The Beginning of Critical Thinking
I watched Fox News the other day, to challenge myself. Be open-minded. I tried to listen, looking for agreement, to see if they might have a point underneath the rhetoric. I squirmed at the way they spoke about my people. I thought, “They don’t understand. They don’t believe us. They think there’s an ulterior motive with everything we do.”
Then I watched my beloved Rachel Maddow. My heart sank. Same tone of voice, same snark, she said almost the same things, only about the other side, she even adopted the same wink-wink about how we know what’s really going on over there.
What is really going on? I mean, anywhere.
There’s no way to know. That’s just a fact, not a frustration.
There is so much news coming at me from so many directions and so much of it is horrible and out of my control. News organizations have to make money. They have to weigh telling the truth with how much of it to tell, and what the impact will be. They have to tell the truth the way they see it, but the way they see it may not be the way it is. How do I sort this out? Who am I supposed to believe? And why?
For a while, I shut down. I close my ears. I don’t check the news. I let the Covid numbers rise and fall
however they want without my knowing what they are. I wear my mask, sanitize my hands, and move through each day however I can, looking down at my shoes.
But now for me there’s a little pathway opening up. I‘m starting to get it that nothing out there is actually true. Only what I myself see, hear, taste, touch and feel on this day, in this way, is true. And even that is highly suspect because of how unreliable human perception is.
So. Nothing is true.
Images and actions are intense, disturbing, or inspiring, imaginative, and motivating. Or all of that and more. But nothing is actually “true.” There are too many people looking at the same thing in the same moment for there to be any one truth.
I am afraid for the future, for my country, for my family’s lives. But that doesn’t mean that what I’m thinking will come to pass.
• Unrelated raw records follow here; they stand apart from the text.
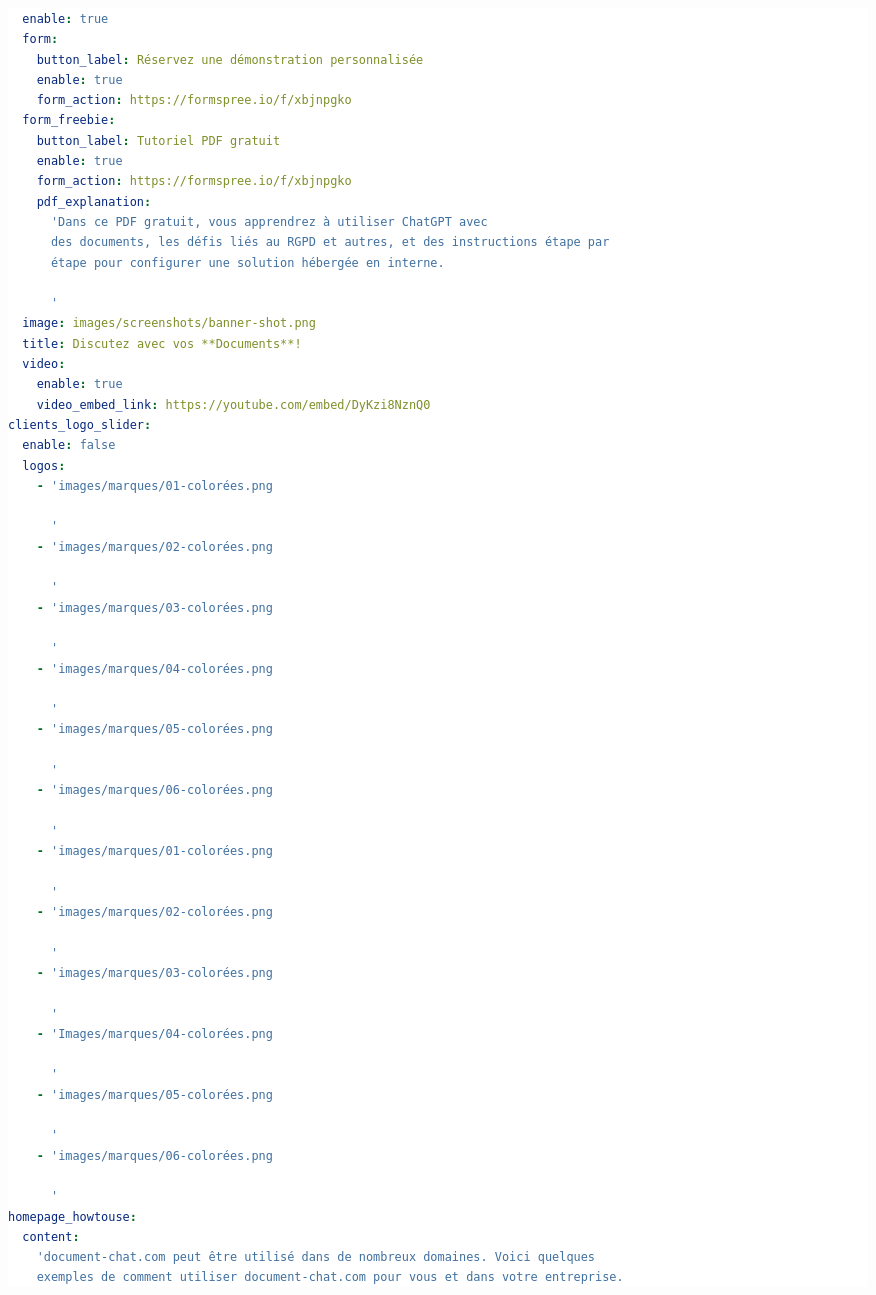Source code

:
 ```yaml
  enable: true
  form:
    button_label: Réservez une démonstration personnalisée
    enable: true
    form_action: https://formspree.io/f/xbjnpgko
  form_freebie:
    button_label: Tutoriel PDF gratuit
    enable: true
    form_action: https://formspree.io/f/xbjnpgko
    pdf_explanation:
      'Dans ce PDF gratuit, vous apprendrez à utiliser ChatGPT avec
      des documents, les défis liés au RGPD et autres, et des instructions étape par
      étape pour configurer une solution hébergée en interne.

      '
  image: images/screenshots/banner-shot.png
  title: Discutez avec vos **Documents**!
  video:
    enable: true
    video_embed_link: https://youtube.com/embed/DyKzi8NznQ0
clients_logo_slider:
  enable: false
  logos:
    - 'images/marques/01-colorées.png

      '
    - 'images/marques/02-colorées.png

      '
    - 'images/marques/03-colorées.png

      '
    - 'images/marques/04-colorées.png

      '
    - 'images/marques/05-colorées.png

      '
    - 'images/marques/06-colorées.png

      '
    - 'images/marques/01-colorées.png

      '
    - 'images/marques/02-colorées.png

      '
    - 'images/marques/03-colorées.png

      '
    - 'Images/marques/04-colorées.png

      '
    - 'images/marques/05-colorées.png

      '
    - 'images/marques/06-colorées.png

      '
homepage_howtouse:
  content:
    'document-chat.com peut être utilisé dans de nombreux domaines. Voici quelques
    exemples de comment utiliser document-chat.com pour vous et dans votre entreprise.
```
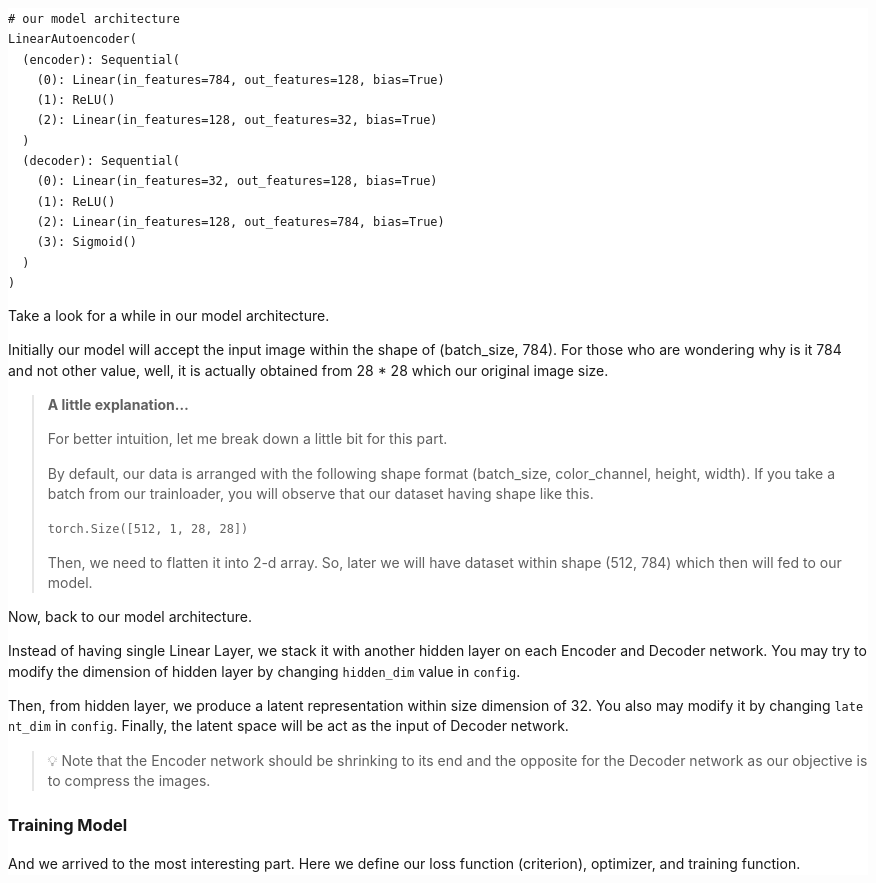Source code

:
 ```
# our model architecture
LinearAutoencoder(
  (encoder): Sequential(
    (0): Linear(in_features=784, out_features=128, bias=True)
    (1): ReLU()
    (2): Linear(in_features=128, out_features=32, bias=True)
  )
  (decoder): Sequential(
    (0): Linear(in_features=32, out_features=128, bias=True)
    (1): ReLU()
    (2): Linear(in_features=128, out_features=784, bias=True)
    (3): Sigmoid()
  )
)
```

Take a look for a while in our model architecture.

Initially our model will accept the input image within the shape of (batch_size, 784). For those who are wondering why is it 784 and not other value, well, it is actually obtained from 28 * 28 which our original image size.

> **A little explanation…**
>
> For better intuition, let me break down a little bit for this part.
>
> By default, our data is arranged with the following shape format (batch_size, color_channel, height, width). If you take a batch from our trainloader, you will observe that our dataset having shape like this.
>
> `torch.Size([512, 1, 28, 28])`
>
> Then, we need to flatten it into 2-d array. So, later we will have dataset within shape (512, 784) which then will fed to our model.
> 

Now, back to our model architecture.

Instead of having single Linear Layer, we stack it with another hidden layer on each Encoder and Decoder network. You may try to modify the dimension of hidden layer by changing `hidden_dim` value in `config`.

Then, from hidden layer, we produce a latent representation within size dimension of 32. You also may modify it by changing `latent_dim` in `config`. Finally, the latent space will be act as the input of Decoder network.

> 💡 Note that the Encoder network should be shrinking to its end and the opposite for the Decoder network as our objective is to compress the images.

### Training Model

And we arrived to the most interesting part. Here we define our loss function (criterion), optimizer, and training function.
This is when it helps to remember nothing I think is true.
And in that same way, no one in the world is wrong. Not even him (you know who I mean). We are all behaving according to our current level of evolution and awareness. We can’t possibly do otherwise. It helps to remember that, too.
I’m as good a person as I know how to be, from day to day, given what’s in front of me to do. That’s all I’ve got. And I’ve learned (though it took me decades)
that it’s enough.
May all beings benefit. May all beings awaken to their own true nature, which is an inexhaustible source of love, compassion and wisdom.